[Stored data entries]
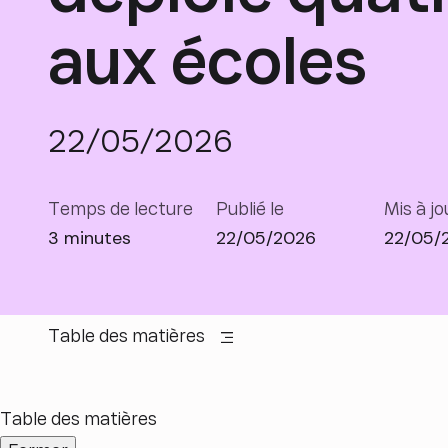
aux écoles
22/05/2026
Temps de lecture
Publié le
Mis à jo
3 minutes
22/05/2026
22/05/
Table des matières
Table des matières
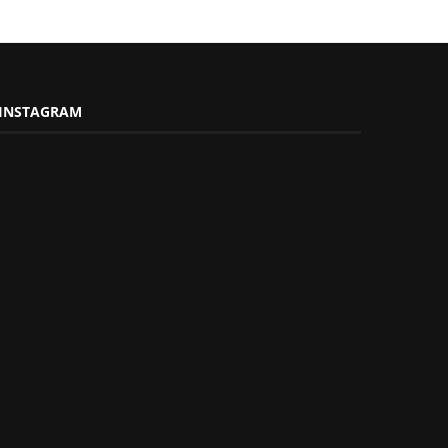
INSTAGRAM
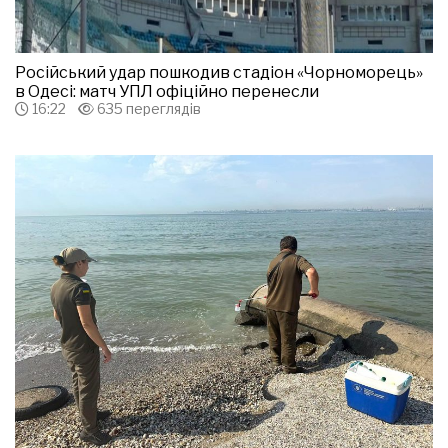
Російський удар пошкодив стадіон «Чорноморець»
в Одесі: матч УПЛ офіційно перенесли
16:22
635 переглядів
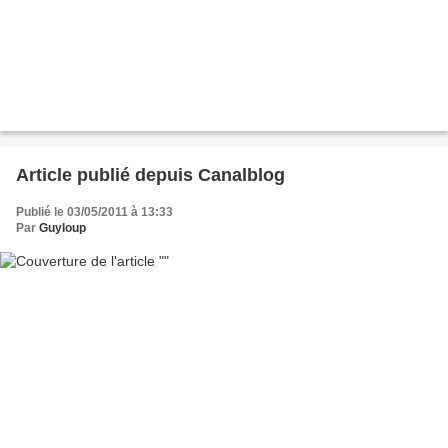
Article publié depuis Canalblog
Publié le 03/05/2011 à 13:33
Par
Guyloup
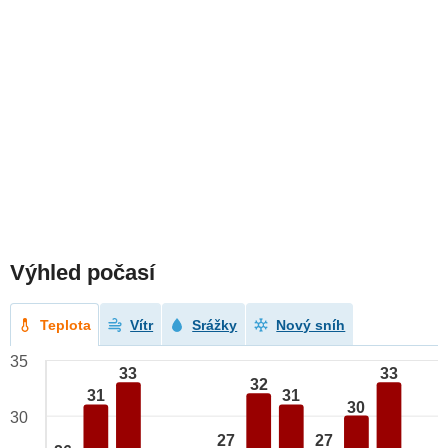
Výhled počasí
Teplota
Vítr
Srážky
Nový sníh
35
33
33
32
31
31
30
30
27
27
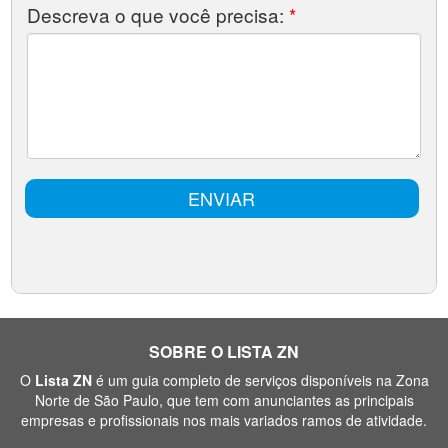
SOBRE O LISTA ZN
O
Lista ZN
é um guia completo de serviços disponíveis na Zona
Norte de São Paulo, que tem com anunciantes as principais
empresas e profissionais nos mais variados ramos de atividade.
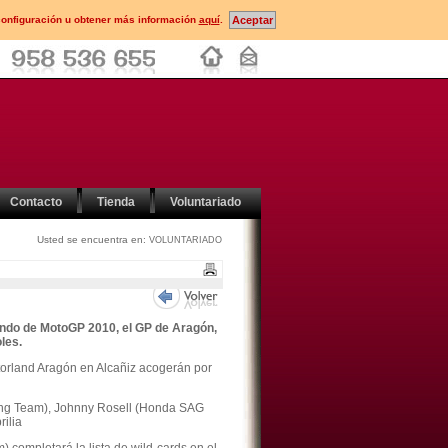
configuración u obtener más información
aquí
.
Contacto
Tienda
Voluntariado
Usted se encuentra en:
VOLUNTARIADO
ndo de MotoGP 2010, el GP de Aragón,
les.
torland Aragón en Alcañiz acogerán por
cing Team), Johnny Rosell (Honda SAG
ilia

Exercise goal: Which of the lines in the data contain the string "Aragón"? Return each one.

Solution for this problem:
ndo de MotoGP 2010, el GP de Aragón,
torland Aragón en Alcañiz acogerán por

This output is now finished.